Extracted records

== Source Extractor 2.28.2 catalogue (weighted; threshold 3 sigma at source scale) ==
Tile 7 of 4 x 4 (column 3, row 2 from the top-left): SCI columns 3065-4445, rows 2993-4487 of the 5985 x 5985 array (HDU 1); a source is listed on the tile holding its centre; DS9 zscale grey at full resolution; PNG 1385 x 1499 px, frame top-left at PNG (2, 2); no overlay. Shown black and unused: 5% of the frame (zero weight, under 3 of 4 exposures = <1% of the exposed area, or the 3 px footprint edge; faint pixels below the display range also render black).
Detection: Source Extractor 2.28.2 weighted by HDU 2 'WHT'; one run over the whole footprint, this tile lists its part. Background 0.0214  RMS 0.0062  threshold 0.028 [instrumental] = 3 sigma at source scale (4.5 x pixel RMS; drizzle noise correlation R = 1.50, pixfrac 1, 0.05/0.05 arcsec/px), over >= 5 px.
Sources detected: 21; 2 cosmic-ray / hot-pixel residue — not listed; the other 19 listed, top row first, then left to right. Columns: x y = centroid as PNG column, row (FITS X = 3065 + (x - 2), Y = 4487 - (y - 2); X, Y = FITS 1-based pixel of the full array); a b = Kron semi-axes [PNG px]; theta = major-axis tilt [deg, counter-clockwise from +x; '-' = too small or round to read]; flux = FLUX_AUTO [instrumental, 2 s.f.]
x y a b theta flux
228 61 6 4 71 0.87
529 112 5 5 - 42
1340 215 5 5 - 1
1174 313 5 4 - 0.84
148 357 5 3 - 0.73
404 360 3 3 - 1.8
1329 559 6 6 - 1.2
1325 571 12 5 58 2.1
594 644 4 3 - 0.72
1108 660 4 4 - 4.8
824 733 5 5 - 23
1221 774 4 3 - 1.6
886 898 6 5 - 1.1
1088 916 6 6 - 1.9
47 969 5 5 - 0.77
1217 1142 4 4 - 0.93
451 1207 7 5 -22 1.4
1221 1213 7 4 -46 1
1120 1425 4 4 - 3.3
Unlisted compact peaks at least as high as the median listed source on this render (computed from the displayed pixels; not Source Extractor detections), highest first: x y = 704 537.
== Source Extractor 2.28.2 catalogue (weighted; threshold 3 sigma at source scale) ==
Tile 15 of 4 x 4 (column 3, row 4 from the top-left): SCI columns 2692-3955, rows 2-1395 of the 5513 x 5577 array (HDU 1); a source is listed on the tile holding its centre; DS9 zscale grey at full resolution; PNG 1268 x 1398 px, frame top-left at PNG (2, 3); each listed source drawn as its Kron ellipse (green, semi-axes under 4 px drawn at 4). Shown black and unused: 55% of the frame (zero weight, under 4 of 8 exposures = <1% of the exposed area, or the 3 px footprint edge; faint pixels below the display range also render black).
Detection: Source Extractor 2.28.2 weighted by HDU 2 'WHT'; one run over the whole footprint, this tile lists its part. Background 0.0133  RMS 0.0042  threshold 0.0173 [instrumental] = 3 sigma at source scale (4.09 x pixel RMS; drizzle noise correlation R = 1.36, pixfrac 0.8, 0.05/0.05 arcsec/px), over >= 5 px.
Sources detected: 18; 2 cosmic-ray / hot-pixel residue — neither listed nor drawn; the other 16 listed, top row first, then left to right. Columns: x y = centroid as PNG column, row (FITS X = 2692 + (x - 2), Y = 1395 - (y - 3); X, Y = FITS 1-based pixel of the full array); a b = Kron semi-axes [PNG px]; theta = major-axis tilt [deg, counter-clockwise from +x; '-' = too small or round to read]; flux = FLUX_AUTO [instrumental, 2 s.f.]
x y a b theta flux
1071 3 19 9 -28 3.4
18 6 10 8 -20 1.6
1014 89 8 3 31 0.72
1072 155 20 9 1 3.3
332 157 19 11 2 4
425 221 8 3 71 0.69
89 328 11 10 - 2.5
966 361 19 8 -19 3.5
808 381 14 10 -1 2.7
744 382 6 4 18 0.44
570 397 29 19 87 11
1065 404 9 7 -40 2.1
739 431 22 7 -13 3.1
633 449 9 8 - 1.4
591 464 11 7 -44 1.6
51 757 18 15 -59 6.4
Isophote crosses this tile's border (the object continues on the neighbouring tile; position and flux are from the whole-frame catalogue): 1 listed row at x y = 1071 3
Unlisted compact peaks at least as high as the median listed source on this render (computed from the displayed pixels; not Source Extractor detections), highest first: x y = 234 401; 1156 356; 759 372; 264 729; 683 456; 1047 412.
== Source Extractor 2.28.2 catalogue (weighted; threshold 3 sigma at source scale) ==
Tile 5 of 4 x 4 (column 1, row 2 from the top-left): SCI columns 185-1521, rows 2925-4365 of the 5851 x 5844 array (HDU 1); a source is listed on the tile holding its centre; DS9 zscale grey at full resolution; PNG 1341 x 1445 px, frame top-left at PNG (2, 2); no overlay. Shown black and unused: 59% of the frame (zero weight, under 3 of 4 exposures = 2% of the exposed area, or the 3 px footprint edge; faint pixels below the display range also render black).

### Stated task
Can you copy every one of the records above line for line, without changing anything?

### Problem solution
== Source Extractor 2.28.2 catalogue (weighted; threshold 3 sigma at source scale) ==
Tile 7 of 4 x 4 (column 3, row 2 from the top-left): SCI columns 3065-4445, rows 2993-4487 of the 5985 x 5985 array (HDU 1); a source is listed on the tile holding its centre; DS9 zscale grey at full resolution; PNG 1385 x 1499 px, frame top-left at PNG (2, 2); no overlay. Shown black and unused: 5% of the frame (zero weight, under 3 of 4 exposures = <1% of the exposed area, or the 3 px footprint edge; faint pixels below the display range also render black).
Detection: Source Extractor 2.28.2 weighted by HDU 2 'WHT'; one run over the whole footprint, this tile lists its part. Background 0.0214  RMS 0.0062  threshold 0.028 [instrumental] = 3 sigma at source scale (4.5 x pixel RMS; drizzle noise correlation R = 1.50, pixfrac 1, 0.05/0.05 arcsec/px), over >= 5 px.
Sources detected: 21; 2 cosmic-ray / hot-pixel residue — not listed; the other 19 listed, top row first, then left to right. Columns: x y = centroid as PNG column, row (FITS X = 3065 + (x - 2), Y = 4487 - (y - 2); X, Y = FITS 1-based pixel of the full array); a b = Kron semi-axes [PNG px]; theta = major-axis tilt [deg, counter-clockwise from +x; '-' = too small or round to read]; flux = FLUX_AUTO [instrumental, 2 s.f.]
x y a b theta flux
228 61 6 4 71 0.87
529 112 5 5 - 42
1340 215 5 5 - 1
1174 313 5 4 - 0.84
148 357 5 3 - 0.73
404 360 3 3 - 1.8
1329 559 6 6 - 1.2
1325 571 12 5 58 2.1
594 644 4 3 - 0.72
1108 660 4 4 - 4.8
824 733 5 5 - 23
1221 774 4 3 - 1.6
886 898 6 5 - 1.1
1088 916 6 6 - 1.9
47 969 5 5 - 0.77
1217 1142 4 4 - 0.93
451 1207 7 5 -22 1.4
1221 1213 7 4 -46 1
1120 1425 4 4 - 3.3
Unlisted compact peaks at least as high as the median listed source on this render (computed from the displayed pixels; not Source Extractor detections), highest first: x y = 704 537.
== Source Extractor 2.28.2 catalogue (weighted; threshold 3 sigma at source scale) ==
Tile 15 of 4 x 4 (column 3, row 4 from the top-left): SCI columns 2692-3955, rows 2-1395 of the 5513 x 5577 array (HDU 1); a source is listed on the tile holding its centre; DS9 zscale grey at full resolution; PNG 1268 x 1398 px, frame top-left at PNG (2, 3); each listed source drawn as its Kron ellipse (green, semi-axes under 4 px drawn at 4). Shown black and unused: 55% of the frame (zero weight, under 4 of 8 exposures = <1% of the exposed area, or the 3 px footprint edge; faint pixels below the display range also render black).
Detection: Source Extractor 2.28.2 weighted by HDU 2 'WHT'; one run over the whole footprint, this tile lists its part. Background 0.0133  RMS 0.0042  threshold 0.0173 [instrumental] = 3 sigma at source scale (4.09 x pixel RMS; drizzle noise correlation R = 1.36, pixfrac 0.8, 0.05/0.05 arcsec/px), over >= 5 px.
Sources detected: 18; 2 cosmic-ray / hot-pixel residue — neither listed nor drawn; the other 16 listed, top row first, then left to right. Columns: x y = centroid as PNG column, row (FITS X = 2692 + (x - 2), Y = 1395 - (y - 3); X, Y = FITS 1-based pixel of the full array); a b = Kron semi-axes [PNG px]; theta = major-axis tilt [deg, counter-clockwise from +x; '-' = too small or round to read]; flux = FLUX_AUTO [instrumental, 2 s.f.]
x y a b theta flux
1071 3 19 9 -28 3.4
18 6 10 8 -20 1.6
1014 89 8 3 31 0.72
1072 155 20 9 1 3.3
332 157 19 11 2 4
425 221 8 3 71 0.69
89 328 11 10 - 2.5
966 361 19 8 -19 3.5
808 381 14 10 -1 2.7
744 382 6 4 18 0.44
570 397 29 19 87 11
1065 404 9 7 -40 2.1
739 431 22 7 -13 3.1
633 449 9 8 - 1.4
591 464 11 7 -44 1.6
51 757 18 15 -59 6.4
Isophote crosses this tile's border (the object continues on the neighbouring tile; position and flux are from the whole-frame catalogue): 1 listed row at x y = 1071 3
Unlisted compact peaks at least as high as the median listed source on this render (computed from the displayed pixels; not Source Extractor detections), highest first: x y = 234 401; 1156 356; 759 372; 264 729; 683 456; 1047 412.
== Source Extractor 2.28.2 catalogue (weighted; threshold 3 sigma at source scale) ==
Tile 5 of 4 x 4 (column 1, row 2 from the top-left): SCI columns 185-1521, rows 2925-4365 of the 5851 x 5844 array (HDU 1); a source is listed on the tile holding its centre; DS9 zscale grey at full resolution; PNG 1341 x 1445 px, frame top-left at PNG (2, 2); no overlay. Shown black and unused: 59% of the frame (zero weight, under 3 of 4 exposures = 2% of the exposed area, or the 3 px footprint edge; faint pixels below the display range also render black).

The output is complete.